Naturally, my recent roundup of books on Cuba
missed a couple of important contributions to that magical island nation's bibliography. Alongside Ned Sublette's seminal Cuba and Its Music: From the First Drums to the Mambo
, Cuban saxophonist-turned-historian Leonardo Acosta's Cubano Be Cubano Bop: One Hundred Years of Jazz in Cuba
(Smithsonian Books) is a fundamental (not to mention the first) history, which among other things traces the evolution of Latin or Afro-Cuban jazz through the inspiration of players like Machito, Mario Bauza, Dizzy Gillespie, and Chano Pozo.
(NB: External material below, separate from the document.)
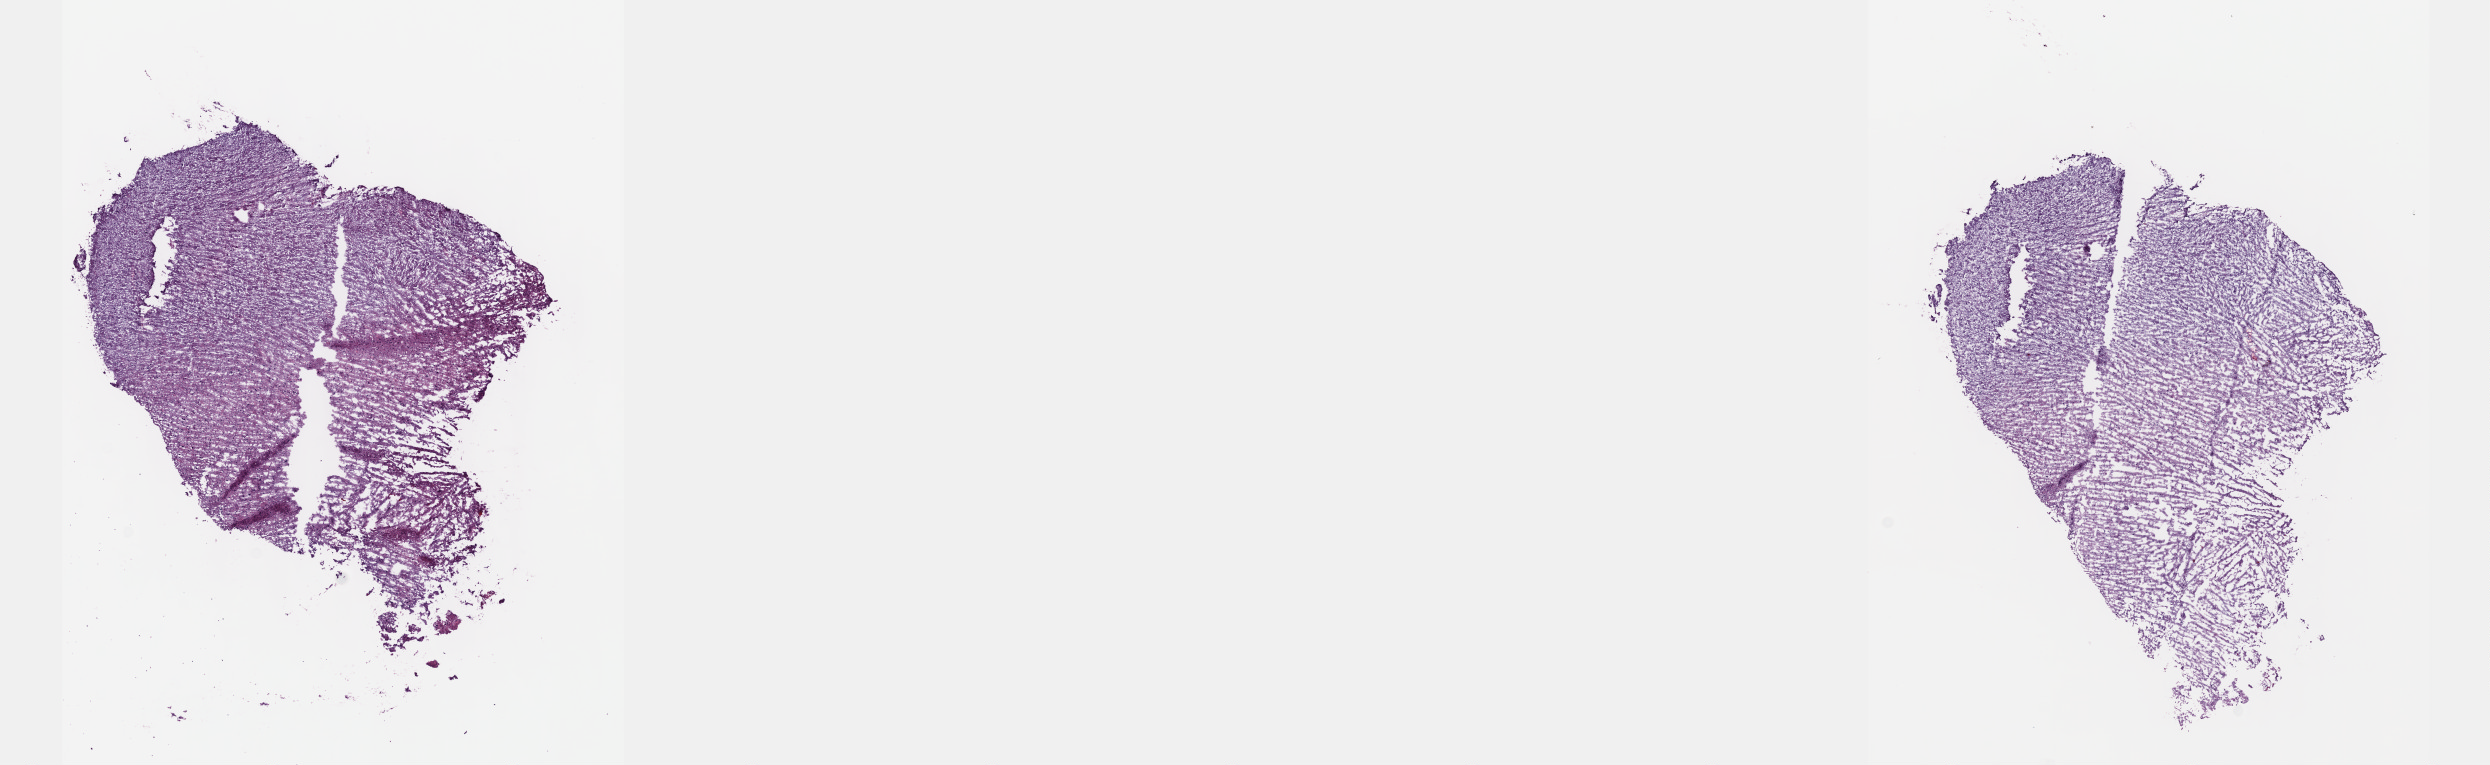
H&E whole-slide image — a low-resolution overview of the entire scanned area, about 20.1 x 6.2 mm (from a 40x scan), frozen section from the top of the tissue portion, recurrent tumour sample from the brain. Patient: female, age at initial diagnosis 41 years. Composition of this section per pathologist review: tumour cells 25%, tumour nuclei 70%, normal cells 10%, stromal cells 65%, necrosis 0%. Inflammatory infiltration, as recorded: lymphocyte infiltration 0%, monocyte infiltration 0%, neutrophil infiltration 0%.
This section: recurrent tumour. Patient diagnosis: Astrocytoma, NOS (cerebrum).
One alert reader reminded me of British historian Richard Gott's (Guerrilla Movements in Latin America
) update on Cuban history, Cuba: A New History
(Yale University Press), with a chapter on Cuba during the post-Soviet "Special Period."
The University of North Carolina Press may be an unlikely center of Cuban scholarship, but it continues to publish highly useful tomes, such as political scientist Lars Schoultz's comprehensive analysis of the longstanding failed American policies toward our Caribbean neighbor in That Infernal Little Cuban Republic: The United States and the Cuban Revolution
. His organizing principle is viewing U.S.-Cuba engagement through 10 presidential administrations--one would hope the present president might take heed of America's voluminous past mistakes and foibles.